## Provided passage
# Freezing Wild Turkey



## tryin (Jun 26, 2007)

I have never frozen one; usually get put in the fridge cleaned up, and ready to cook. Caserole with the leg/thigh, wing meat. Breast tenderloins get breadded and fried, and breast meat has limitless options. Congrats!


----------



## joesandi (Jun 5, 2006)

I just clean it and freeze it. If I know I'm not going to eat it in the next month or so I make sure I vacuum pack it.


----------



## JeffPaHunter (Jan 13, 2004)

I simply gut mine, skin it, then wash it off inside and outside real good and drain off/out as much water as possible. Then I use large plastic garbage bags, doubled,....slip the bird inside them and wrap it up tight and seal it good and then in the freezer.
Been doing this for years with many Turkeys and never had 1 issue. 

This past Thanksgiving the wife roasted 2 of them I had in the freezer this way for a while and they were great....:darkbeer:
She roast's them in the over just as you would a store bought bird. She loves them this way better than store bought birds.

She's told me many times ...."you can kill all the Turkeys you want"...:mg::mg:
Had to explain to her that they do have a limit on them and there are laws against such things...:wink:


----------



## Nanook_SD (Mar 23, 2007)

*Thank you*

Thanks for the advice guys. I saw some 5 gal ziploc bags on the internet but was thinking that I can do the same thing with garbage bags. I'll do my best to keep it simple. I want to do a good job since I'm under the scrutiny of an 11 yo. 

Thanks again and good hunting...

Mark M.


----------



## nehelt (Jan 28, 2009)

If you cut it up, you can place the meat in freezer bags and fill it with water and place it in the freezer and it will keep. It will taste just the same as it would have if you had just shot it.


----------



## blind squirrel (Dec 7, 2007)

i pluck 'em. Then to freeze i wrap the whole bird with aluminum foil then place everything in an unscented kitchen trashbag, then take all of the air out with a vaccum cleaner or dust buster. Tie the trash bag in a knot, then put everything in a second trashbag and pull the air out of that one too. The aluminum foil seems to compress around the bird as the bags get tightened by the vaccum. i have thawed a couple birds several months later and they were all in great shape.


----------

## Work to be completed
In the thread on freezing wild turkey, what does blind squirrel use to pull the air out of the trash bags? The material that comes next has no connection to the thread on freezing wild turkey.

## Recorded data

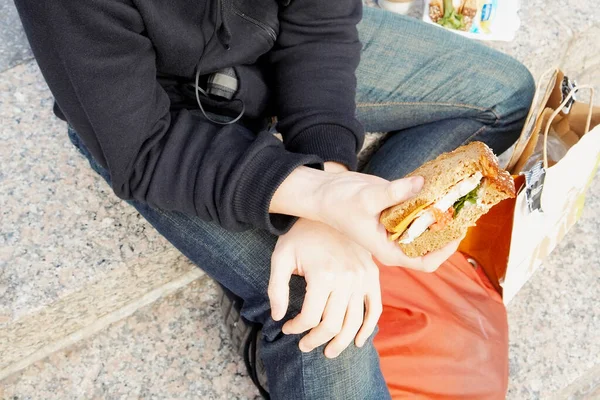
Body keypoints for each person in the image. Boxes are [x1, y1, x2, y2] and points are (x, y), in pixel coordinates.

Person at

## Task output
A vacuum cleaner or a dust buster.